Marc Emery agrees to 5 years in Canadian prison (updated)


Marc Emery, Vancouver’s self-styled Prince of Pot, has tentatively agreed to a five-year prison term in a plea bargain over U.S. money laundering and marijuana seed-selling charges.
Facing an extradition hearing Jan. 21 and the all-but-certain prospect of delivery to American authorities, Emery has cut a deal with U.S. prosecutors to serve his sentence in Canada.
He also hopes it will save his two co-accused — Michelle Rainey and Greg Williams, who were his lieutenants for so much of the past decade. […]
If accepted by the courts in both countries, Emery said he will serve the full term and not be eligible for Canada’s lenient get-out-of-jail-early rules.
“I’m going to do more time than many violent, repeat offenders,” he complained. “There isn’t a single victim in my case, no one who can stand up and say, ‘I was hurt by Marc Emery.’ No one.”

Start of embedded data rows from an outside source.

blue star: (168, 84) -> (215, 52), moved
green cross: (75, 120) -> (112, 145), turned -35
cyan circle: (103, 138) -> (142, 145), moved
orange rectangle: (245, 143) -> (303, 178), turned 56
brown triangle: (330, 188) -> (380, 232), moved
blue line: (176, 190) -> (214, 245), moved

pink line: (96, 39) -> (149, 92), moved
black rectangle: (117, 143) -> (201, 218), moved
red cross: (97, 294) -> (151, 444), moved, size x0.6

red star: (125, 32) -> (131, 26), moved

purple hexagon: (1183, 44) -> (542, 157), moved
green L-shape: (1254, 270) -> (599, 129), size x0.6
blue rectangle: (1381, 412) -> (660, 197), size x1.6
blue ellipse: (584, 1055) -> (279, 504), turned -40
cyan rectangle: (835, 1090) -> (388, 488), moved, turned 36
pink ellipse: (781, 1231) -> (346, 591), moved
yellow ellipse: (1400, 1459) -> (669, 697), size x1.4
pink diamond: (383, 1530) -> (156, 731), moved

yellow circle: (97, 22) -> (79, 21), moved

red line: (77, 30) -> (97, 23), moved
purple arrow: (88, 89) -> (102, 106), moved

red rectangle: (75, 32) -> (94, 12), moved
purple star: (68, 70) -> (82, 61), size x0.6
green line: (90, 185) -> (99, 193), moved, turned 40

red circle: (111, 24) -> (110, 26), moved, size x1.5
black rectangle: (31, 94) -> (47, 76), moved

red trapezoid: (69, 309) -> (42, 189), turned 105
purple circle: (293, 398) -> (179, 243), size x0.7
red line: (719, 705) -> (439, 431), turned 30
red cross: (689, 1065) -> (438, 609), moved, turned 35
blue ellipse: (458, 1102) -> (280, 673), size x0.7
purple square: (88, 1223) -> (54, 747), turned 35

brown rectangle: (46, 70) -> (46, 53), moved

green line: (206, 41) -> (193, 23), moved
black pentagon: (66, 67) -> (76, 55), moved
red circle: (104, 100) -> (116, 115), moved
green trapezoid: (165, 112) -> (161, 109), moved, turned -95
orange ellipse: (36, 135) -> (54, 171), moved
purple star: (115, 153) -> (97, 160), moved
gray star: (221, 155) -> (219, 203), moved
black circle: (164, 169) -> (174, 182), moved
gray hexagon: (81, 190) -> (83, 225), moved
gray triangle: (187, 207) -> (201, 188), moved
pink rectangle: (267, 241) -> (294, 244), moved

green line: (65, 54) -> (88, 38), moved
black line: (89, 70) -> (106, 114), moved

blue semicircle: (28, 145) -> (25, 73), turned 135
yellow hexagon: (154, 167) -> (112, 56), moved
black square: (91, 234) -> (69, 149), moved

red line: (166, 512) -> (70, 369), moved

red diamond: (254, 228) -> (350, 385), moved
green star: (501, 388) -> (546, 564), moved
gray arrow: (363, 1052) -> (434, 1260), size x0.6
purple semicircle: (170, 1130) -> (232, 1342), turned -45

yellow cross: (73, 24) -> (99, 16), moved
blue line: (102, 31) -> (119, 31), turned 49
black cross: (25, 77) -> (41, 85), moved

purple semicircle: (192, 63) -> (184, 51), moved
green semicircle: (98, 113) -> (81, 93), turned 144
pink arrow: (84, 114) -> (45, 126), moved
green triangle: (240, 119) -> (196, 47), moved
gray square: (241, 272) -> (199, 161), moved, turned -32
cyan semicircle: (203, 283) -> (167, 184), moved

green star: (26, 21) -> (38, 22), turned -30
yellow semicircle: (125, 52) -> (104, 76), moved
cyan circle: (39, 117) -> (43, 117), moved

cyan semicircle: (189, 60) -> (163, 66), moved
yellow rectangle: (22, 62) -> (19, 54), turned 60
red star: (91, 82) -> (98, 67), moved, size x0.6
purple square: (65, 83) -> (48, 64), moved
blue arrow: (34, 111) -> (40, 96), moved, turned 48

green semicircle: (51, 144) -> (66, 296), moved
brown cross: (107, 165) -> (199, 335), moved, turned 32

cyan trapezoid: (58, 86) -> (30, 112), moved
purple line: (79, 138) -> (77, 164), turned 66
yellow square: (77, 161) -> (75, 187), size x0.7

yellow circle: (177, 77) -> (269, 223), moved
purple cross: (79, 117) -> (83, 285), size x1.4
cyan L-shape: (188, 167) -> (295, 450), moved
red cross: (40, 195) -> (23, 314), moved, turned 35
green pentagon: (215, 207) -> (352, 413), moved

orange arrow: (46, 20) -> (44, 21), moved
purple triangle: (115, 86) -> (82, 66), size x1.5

Ian Mulgrew, the author of the article, goes on to editorialize pretty strongly that the Canadian government should step in…

It’s time for Justice Minister Rob Nicholson to step in and say, sorry, Uncle Sam, not today — not ever.

Update: This report tells a slightly different story:

Emery says his lawyers told him there was no hope to refute the U.S. allegations and the American offer also includes no jail time for his co-accused Greg Williams and Michelle Rainey.
He says the American’s have demanded a 10-year prison term, where he serves at least five years in custody, most of it in Canada. […]
Emery, who’s been a vocal advocate for decriminalizing pot, says if the federal government agrees to the plea deal he could be going to serve time in a U.S. prison within the next 60 days.

Still 5 years actually served, but with the idea of some of it in the U.S.
Interesting, if this is true. Probably having a little bit of time served in the U.S. is a way for the U.S. prosecutors to save face? — be able to say that they actually successfully extradited him, without taking the chance of Canada balking?
Hope the lawyers are doing their job well with the negotiations (dotting i’s, making sure there are witnesses to the terms, etc.). Call me cynical, but I can’t help imagining some additional charges magically surfacing once Emery’s in the U.S.
Of course, remember that these are still preliminary reports.